12 Apr 2024

School attendance held back by sickness - Ministry of Education

2:16 pm on 12 April 2024
sick kid with runny nose and fever heat lying on couch at home

Sickness remains the main driver of non-attendance (generic image). Photo: 123rf

Just over half of students regularly attended school in term four last year, up on the same term in 2022.

Fresh figures from the Ministry of Education show 53.6 percent of students met the criteria for regular attendance - present for more than 90 percent of the term.

That was 3.5 percentage points higher than term 4 in 2022, but still 12.5 percentage points lower than the same term in 2019.

All regions saw improved attendance, with the largest increase in Waikato - up 6.6 percentage points.

There was an increase across all year levels too, and the trend of higher attendance between years 1 and 6 followed by a fall through intermediate and secondary years remained.
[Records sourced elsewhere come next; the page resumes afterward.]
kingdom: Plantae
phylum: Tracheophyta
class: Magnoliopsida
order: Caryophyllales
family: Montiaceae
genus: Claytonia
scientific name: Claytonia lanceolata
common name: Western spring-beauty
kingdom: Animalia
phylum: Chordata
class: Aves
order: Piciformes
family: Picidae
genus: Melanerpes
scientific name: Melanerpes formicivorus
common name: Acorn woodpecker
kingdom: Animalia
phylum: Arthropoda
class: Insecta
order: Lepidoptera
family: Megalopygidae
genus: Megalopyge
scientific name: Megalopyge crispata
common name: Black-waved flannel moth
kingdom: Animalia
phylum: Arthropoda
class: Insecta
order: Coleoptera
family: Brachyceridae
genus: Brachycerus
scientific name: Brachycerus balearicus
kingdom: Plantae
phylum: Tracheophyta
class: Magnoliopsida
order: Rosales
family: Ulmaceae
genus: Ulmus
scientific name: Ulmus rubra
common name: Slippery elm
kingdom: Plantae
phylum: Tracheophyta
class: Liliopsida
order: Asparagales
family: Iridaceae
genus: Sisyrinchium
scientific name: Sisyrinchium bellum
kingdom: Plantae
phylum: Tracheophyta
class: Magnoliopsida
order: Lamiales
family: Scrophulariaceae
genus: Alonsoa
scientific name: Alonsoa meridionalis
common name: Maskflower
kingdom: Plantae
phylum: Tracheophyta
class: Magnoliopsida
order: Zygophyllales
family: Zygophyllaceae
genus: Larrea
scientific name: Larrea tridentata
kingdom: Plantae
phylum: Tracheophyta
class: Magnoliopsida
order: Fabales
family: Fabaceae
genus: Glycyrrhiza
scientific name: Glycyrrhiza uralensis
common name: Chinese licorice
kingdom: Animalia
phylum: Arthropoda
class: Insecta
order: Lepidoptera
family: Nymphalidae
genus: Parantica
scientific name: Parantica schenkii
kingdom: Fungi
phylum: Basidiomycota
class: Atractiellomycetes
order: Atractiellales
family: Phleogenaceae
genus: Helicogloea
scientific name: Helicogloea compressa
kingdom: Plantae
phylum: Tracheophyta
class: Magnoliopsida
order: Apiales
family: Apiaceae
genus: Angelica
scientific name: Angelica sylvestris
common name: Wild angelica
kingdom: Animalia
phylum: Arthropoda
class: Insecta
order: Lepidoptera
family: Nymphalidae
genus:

Term four last year was the first not to be affected by Covid-19 health requirements, like self-isolation, since the beginning of the pandemic in 2020, the ministry said.

But sickness was still the main driver of non-attendance.

"Comparisons to previous years are impacted by the government's Covid-19 response," it said.

"In term four 2023, absences due to short-term illness/medical reasons declined for the first time since 2020, but remain higher than 2019."

But the pandemic was still heavily influencing attendance, with messaging during that time reflecting an "abundance of caution", it said.

"Post-pandemic, attendance messages need to balance caution with getting students back to school.

"There are some learners with minor symptoms and mild anxiety who could and should be at school, but continue to miss school, which increases gaps in their learning."

The government this week announced a plan in a bid to improve attendance.

It included a traffic light system with "clear obligations" for students not attending school, increased data reporting, a public communications campaign, public health guidance about when a student is well enough to attend, and setting attendance as a strategic priority for school boards.